When you are ready to merge the changes from your feature branch to your collaboration branch, click on the branch dropdown and select Create pull request. This action takes you to Azure Repos Git where you can raise pull requests, do code reviews, and merge changes to your collaboration branch. You are only allowed to publish to the Data Factory service from your collaboration branch.

Create a new pull request

Configure publishing settings

By default, data factory generates the Resource Manager templates of the published factory and saves them into a branch called adf_publish. To configure a custom publish branch, add a publish_config.json file to the root folder in the collaboration branch. When publishing, Azure Data Factory reads this file, looks for the field publishBranch, and saves all Resource Manager templates to the specified location. If the branch doesn't exist, data factory will automatically create it. And example of what this file looks like is below:

{
    "publishBranch": "factory/adf_publish"
}

Azure Data Factory can only have one publish branch at a time. When you specify a new publish branch, Data Factory doesn't delete the previous publish branch. If you want to remove the previous publish branch, delete it manually.

Note

Data Factory only reads the publish_config.json file when it loads the factory. If you already have the factory loaded in the portal, refresh the browser to make your changes take effect.

Publish code changes

After you have merged changes to the collaboration branch , click Publish to manually publish your code changes in the collaboration branch to the Data Factory service.

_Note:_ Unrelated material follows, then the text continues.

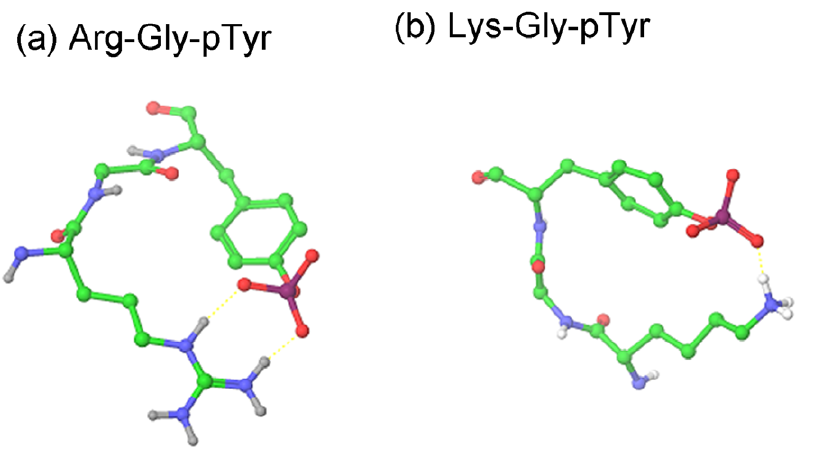
Figure 2. Snapshots from molecular dynamics simulation of two tripeptide systems. Interactions appearing at high frequency are (a) bidentate hydrogen bond in Arg-Gly-pTyr( 2 2) and (b) single hydrogen bond in Lys-Gly-pTyr( 2 2). Hydrogen Bonds are indicated by dotted yellow lines.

Publish changes to the Data Factory service

A side pane will open where you confirm that the publish branch and pending changes are correct. Once you verify your changes, click OK to confirm the publish.

Confirm the correct publish branch

Important

The collaboration branch is not representative of what's deployed in the Data Factory service. The collaboration branch must be published manually to the Data Factory service.

Best practices for Git integration

Permissions

Typically you don't want every team member to have permissions to update the Data Factory. The following permissions settings are recommended:

  • All team members should have read permissions to the Data Factory.
  • Only a select set of people should be allowed to publish to the Data Factory. To do so, they must have the Data Factory contributor role on the Resource Group that contains the Data Factory.

It's recommended to not allow direct check-ins to the collaboration branch. This restriction can help prevent bugs as every check-in will go through a pull request review process.

Using passwords from Azure Key Vault

It's recommended to use Azure Key Vault to store any connection strings or passwords or managed identity authentication for Data Factory Linked Services. For security reasons, data factory doesn't store secrets in Git. Any changes to Linked Services containing secrets such as passwords are published immediately to the Azure Data Factory service.

Using Key Vault or MSI authentication also makes continuous integration and deployment easier as you won't have to provide these secrets during Resource Manager template deployment.

Switch to a different Git repository

To switch to a different Git repository, go to Git configuration page in the management hub under Source control. Select Disconnect.

Git icon

Enter your data factory name and click confirm to remove the Git repository associated with your data factory.

Remove the association with the current Git repo

After you remove the association with the current repo, you can configure your Git settings to use a different repo and then import existing Data Factory resources to the new repo.

Important

Removing Git configuration from a data factory doesn't delete anything from the repository. The factory will contain all published resources. You can continue to edit the factory directly against the service.